Sorti en salle ce mercredi, ne le ratez pas!
C'est l'adaptation très libre d'un conte d'Oscar Wilde que la jeune réalisatrice anglaise Clio Barnard nous propose. «Le géant égoïste possédait un magnifique jardin. Pendant son absence, les enfants voisins profitaient de ce luxuriant espace. A son retour, le géant a décidé d'empêcher les enfants d'y pénétrer et a construit un mur pour les empêcher d'y accéder. Mais le mur l'a tellement enfermé que l'hiver s'y est installé et alors que les saisons se déroulait hors-mur, le magnifique jardin était toujours couvert de neige, comme un jardin en hiver».
En effet c'est tout le temps l'hiver pour ces deux adolescents, Arbor et Swifty, dans les rues de Bradford.
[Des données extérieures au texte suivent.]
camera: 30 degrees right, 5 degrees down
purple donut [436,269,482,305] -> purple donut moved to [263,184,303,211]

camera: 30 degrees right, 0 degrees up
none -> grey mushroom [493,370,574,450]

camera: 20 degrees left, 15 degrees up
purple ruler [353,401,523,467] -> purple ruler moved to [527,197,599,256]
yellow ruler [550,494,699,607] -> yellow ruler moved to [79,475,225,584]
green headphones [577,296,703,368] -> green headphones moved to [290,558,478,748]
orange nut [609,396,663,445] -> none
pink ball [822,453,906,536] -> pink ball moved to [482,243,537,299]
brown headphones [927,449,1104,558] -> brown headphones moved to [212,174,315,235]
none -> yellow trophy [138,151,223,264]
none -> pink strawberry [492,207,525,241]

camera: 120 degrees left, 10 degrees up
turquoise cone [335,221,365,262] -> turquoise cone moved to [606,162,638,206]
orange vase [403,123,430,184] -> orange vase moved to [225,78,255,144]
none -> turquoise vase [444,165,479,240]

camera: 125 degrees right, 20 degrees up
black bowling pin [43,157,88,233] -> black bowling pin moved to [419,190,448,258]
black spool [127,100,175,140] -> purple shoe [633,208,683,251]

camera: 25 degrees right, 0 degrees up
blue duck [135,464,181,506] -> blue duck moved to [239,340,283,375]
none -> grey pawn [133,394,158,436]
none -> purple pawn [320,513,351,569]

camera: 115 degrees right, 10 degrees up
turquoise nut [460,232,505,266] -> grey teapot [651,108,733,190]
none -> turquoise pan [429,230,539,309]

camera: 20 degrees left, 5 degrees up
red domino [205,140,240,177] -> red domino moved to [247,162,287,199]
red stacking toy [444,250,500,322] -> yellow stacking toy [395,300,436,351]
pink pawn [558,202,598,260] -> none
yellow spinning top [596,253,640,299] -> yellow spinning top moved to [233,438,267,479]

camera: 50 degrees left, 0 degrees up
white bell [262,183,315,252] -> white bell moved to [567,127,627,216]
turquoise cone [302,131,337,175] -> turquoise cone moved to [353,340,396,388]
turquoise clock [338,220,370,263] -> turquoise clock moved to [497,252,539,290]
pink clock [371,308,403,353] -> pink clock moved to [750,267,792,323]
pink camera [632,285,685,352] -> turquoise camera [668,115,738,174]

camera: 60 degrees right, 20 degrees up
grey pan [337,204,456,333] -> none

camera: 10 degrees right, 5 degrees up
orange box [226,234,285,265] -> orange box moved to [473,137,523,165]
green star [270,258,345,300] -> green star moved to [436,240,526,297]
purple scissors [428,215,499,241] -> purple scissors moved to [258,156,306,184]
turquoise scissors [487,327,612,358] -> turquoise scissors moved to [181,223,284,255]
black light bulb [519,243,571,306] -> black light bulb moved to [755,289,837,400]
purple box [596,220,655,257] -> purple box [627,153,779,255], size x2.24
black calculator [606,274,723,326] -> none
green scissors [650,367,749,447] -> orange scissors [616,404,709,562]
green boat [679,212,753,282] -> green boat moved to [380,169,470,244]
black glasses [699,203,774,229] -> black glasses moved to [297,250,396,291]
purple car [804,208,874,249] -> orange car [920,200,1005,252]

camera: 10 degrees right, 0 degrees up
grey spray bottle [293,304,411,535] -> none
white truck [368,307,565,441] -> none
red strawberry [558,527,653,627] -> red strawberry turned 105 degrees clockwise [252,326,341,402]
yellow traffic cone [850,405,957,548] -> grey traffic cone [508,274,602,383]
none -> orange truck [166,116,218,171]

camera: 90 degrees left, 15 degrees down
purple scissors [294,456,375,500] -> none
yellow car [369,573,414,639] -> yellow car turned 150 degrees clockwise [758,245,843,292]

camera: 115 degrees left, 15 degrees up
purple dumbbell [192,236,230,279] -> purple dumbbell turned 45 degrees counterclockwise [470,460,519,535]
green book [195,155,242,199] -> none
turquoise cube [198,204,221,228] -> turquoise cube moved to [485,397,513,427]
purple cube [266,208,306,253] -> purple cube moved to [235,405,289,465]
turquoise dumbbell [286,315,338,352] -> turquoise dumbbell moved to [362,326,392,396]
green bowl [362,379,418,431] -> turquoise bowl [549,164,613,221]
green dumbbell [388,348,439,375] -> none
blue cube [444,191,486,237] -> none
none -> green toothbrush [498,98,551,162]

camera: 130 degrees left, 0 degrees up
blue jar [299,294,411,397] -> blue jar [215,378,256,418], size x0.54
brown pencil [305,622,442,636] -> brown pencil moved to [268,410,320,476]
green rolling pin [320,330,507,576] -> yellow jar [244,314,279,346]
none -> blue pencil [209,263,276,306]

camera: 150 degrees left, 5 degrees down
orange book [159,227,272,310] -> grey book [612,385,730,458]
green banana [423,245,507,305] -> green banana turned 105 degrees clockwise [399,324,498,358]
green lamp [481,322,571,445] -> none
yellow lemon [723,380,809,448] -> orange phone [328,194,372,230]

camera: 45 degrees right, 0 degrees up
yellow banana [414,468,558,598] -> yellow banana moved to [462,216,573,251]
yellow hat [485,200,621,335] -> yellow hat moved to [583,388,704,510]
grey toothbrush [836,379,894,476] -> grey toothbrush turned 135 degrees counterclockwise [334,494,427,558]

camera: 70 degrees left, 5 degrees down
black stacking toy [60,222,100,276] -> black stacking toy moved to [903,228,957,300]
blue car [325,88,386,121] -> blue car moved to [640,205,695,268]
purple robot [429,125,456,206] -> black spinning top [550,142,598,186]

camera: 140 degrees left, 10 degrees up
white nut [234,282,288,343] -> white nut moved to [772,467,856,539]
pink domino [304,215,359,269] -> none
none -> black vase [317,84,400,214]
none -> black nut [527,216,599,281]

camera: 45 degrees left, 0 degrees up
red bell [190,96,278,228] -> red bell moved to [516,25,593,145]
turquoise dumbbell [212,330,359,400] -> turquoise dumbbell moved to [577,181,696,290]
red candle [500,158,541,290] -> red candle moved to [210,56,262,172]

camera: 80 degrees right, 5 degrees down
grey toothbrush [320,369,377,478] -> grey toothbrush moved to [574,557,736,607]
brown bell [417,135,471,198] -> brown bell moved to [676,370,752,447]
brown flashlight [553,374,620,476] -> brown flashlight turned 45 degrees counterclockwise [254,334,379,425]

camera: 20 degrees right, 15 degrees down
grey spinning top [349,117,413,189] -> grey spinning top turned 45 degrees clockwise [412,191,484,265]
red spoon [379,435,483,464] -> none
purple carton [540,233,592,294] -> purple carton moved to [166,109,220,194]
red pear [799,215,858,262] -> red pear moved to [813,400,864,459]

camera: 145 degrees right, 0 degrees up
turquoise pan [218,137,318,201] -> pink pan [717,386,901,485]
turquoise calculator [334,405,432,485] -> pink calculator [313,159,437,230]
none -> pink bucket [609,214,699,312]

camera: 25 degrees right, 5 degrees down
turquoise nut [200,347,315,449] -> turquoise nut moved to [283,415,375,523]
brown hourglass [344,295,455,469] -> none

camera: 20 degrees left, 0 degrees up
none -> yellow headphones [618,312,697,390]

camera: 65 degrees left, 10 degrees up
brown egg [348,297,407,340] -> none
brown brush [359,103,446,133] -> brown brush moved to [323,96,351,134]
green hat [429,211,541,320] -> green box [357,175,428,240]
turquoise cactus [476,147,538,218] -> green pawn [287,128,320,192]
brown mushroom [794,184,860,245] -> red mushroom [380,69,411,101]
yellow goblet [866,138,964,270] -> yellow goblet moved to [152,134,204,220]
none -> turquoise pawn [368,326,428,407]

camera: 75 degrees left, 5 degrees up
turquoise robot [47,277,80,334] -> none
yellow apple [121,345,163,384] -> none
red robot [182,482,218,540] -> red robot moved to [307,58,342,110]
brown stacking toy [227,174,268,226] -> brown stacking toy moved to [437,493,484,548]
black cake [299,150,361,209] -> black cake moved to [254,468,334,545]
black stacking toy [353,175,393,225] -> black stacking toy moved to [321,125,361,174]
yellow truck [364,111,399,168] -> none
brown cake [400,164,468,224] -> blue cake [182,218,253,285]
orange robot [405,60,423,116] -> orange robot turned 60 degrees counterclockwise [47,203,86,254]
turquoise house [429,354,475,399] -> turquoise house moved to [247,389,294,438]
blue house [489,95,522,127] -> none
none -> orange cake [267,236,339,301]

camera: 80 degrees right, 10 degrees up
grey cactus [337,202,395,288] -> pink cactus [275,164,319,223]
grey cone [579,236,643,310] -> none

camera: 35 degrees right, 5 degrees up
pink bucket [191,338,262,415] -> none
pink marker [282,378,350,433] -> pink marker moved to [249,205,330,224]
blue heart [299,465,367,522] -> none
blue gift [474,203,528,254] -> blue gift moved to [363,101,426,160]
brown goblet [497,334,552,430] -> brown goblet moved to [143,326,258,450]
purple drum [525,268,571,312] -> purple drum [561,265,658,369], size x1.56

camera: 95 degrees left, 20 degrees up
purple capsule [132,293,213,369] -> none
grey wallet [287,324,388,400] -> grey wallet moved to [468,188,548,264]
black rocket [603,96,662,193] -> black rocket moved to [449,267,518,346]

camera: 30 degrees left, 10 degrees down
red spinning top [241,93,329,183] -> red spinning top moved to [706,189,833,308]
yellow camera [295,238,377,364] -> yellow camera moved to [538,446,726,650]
Exclus de l'école, qui n'a pas d'attrait pour eux, sans aucune place qui tienne compte de leur devenir ni de leur présent, ils s'adonnent à la récupération de tout ce qui puisse être vendu au ferrailleur. Il les fait travailler sans titre, bénéficiant de ce qu'ils peuvent récupérer, aussi bien dans les jardins des particuliers (une poussette, une casserole, un vieux robinet) que des métaux sur la voie ferrée, ou les câbles de cuivre de l'entreprise d'électricité récemment nationalisée.
Qui est le «géant égoïste» ? Kitten, le vieux ferrailleur, qui fait le négoce par des méthodes brutaux et efficaces ? La méga compagnie électrique, omniprésente avec ses pylônes qui entourent la ville et s'imposent dans les bords de la cité où vivent les familles des deux garçons ? Ou alors, a dit Clio Barnard, la société qui a nationalisée l'électricité, le système qui fait que ces familles sont chroniquement sans travail, sans moyens de subsistance, à la merci des usuriers qui viennent récupérer le canapé faute de pouvoir payer les prestations.
On peut penser à Ken Loach, aux frères Dardenne, mais c'est aussi un autre regard que Clio Barnard partage avec nous, dans une sensibilité profonde envers ces deux gamins dont la «terreur» Arbor est une puissance de vitalité, d’ingéniosité et de souffrance ou Swifty, bonne poire, si généreux et si solidaire. C'est aussi un filme sur les deux mères, les seuls adultes qui essayent de tenir. Elles qui sont confrontées à la pénurie, au déclassement, aux amendes pour l’absentéisme scolaire de leurs garçons. Rien n'est montré, ni organisé pour que ces exclus trouvent où aller, où se former sinon dans la rue et dans la confrontation à la réalité dure du trafic, de tous les trafics. Sans jugement mais quelle leçon, en quelque sorte des "travaux pratiques", sur les conséquences anciennes du thatchérisme et de la poursuite aujourd'hui d'une rigueur qui ne s'encombre pas des laissés pour compte du libéralisme. Soyons rassurés, la City, célèbre quartier d'affaires de Londres, troisième place financière mondiale azprès Nw York et Tokyo, se porte bien.
Des images superbes de la ville traversée par les deux garçons, traînant une carriole tirée par un cheval, chargée de vieilleries pour quelques pièces de monnaie. Les plans sur le quadrillage de la ville par les poteaux électriques donnent parfois l'impression d'un décors féerique. A retenir les magnifiques premières images du film autour des chevaux qui broutent dans le brouillard du lever du jour. Le ferrailleur est aussi propriétaire d'un cheval de course (épique séquence d'une course clandestine sur la route principale) et Swifty un rêveur qui a un don avec les chevaux.
Une mention spéciale donnée par les producteurs, lors de la Quinzaine des Réalisateurs 2013 à Cannes, où le film a été présenté, est venue récompenser la jeune réalisatrice dont son film mérite, à mon avis, d'être vu et recommandé.